All in all, we sat through a total of only two hours in the courtroom, just long enough for the judge to introduce the plaintiff and defense who had faced off in a high tech contract dispute, some bourgeois cat fight involving several million dollars. That was Thursday.
As instructed, we returned Monday to continue jury selection because the judge always has other things to do on Fridays. I wasn't picked, damnit. Mr. SW, head of software engineering where I work, asked me if I played the Nazi or the Communist. After the fire and the bomb scare, all I had to do was mention the name of the software house where I worked and, apparently, that was enough to get me off the hook.

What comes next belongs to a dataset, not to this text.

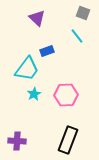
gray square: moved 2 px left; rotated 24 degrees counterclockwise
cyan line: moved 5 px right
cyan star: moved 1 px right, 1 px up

Others ploys to get out of jury duty were used more deliberately. Some people actually did explain to lawyers that they were a little wild-eyed, politically speaking. It worked. They were excused from serving. One sullen college student said he didn't like people much and might suffer anxiety if he was cooped up with them in a crowded room, might get sick and have to run outside. That worked. Another woman with a college degree in computer science said she was Chinese and then stared blankly at lawyers when they asked her questions. When the judge asked if she understood the questions, she simply said no. That worked. The common thread throughout interrogations was established by the plaintiff's question, "Will be you be fair to a man claiming a settlement of millions if the evidence shows he deserves it?" Some answered no because they didn't think anyone should have that kind of dough. That worked. But most shrugged. They were stuck. They really didn't care one way or the other and they knew nothing in the trial's outcome would change their own destinies.
Toward the end of Monday when very few jurors had actually been interviewed, the man in front of me despaired and turned. "We'll be here all week," he whispered.
"What else did you have to do?" I whispered back. Everyone around me laughed. "Just think of it as flying economy class with no movie. The up side is no jet lag."
Another giggled, "If this was 1950, the fifteen bucks a day would be big money."
"If it was 1850 this could have been settled with one big fist fight and we could make money selling tickets."
But the court did pick a jury plus alternates by the end of the day. The judge swore in the jurors.
"You have completed your service..." the judge started to tell the rest of us as some jumped up and stepped to the exit. "Wait!" ordered the judge, "You'll have to hear my speech." They shrank back into their seats. "You have completed your service for one year. Thank you, ladies and gentlemen. Now you can go."
Everyone fled. But me. I left reluctantly. I was two days behind at work with small excuse and unpaid overtime staring at me. I have no luck.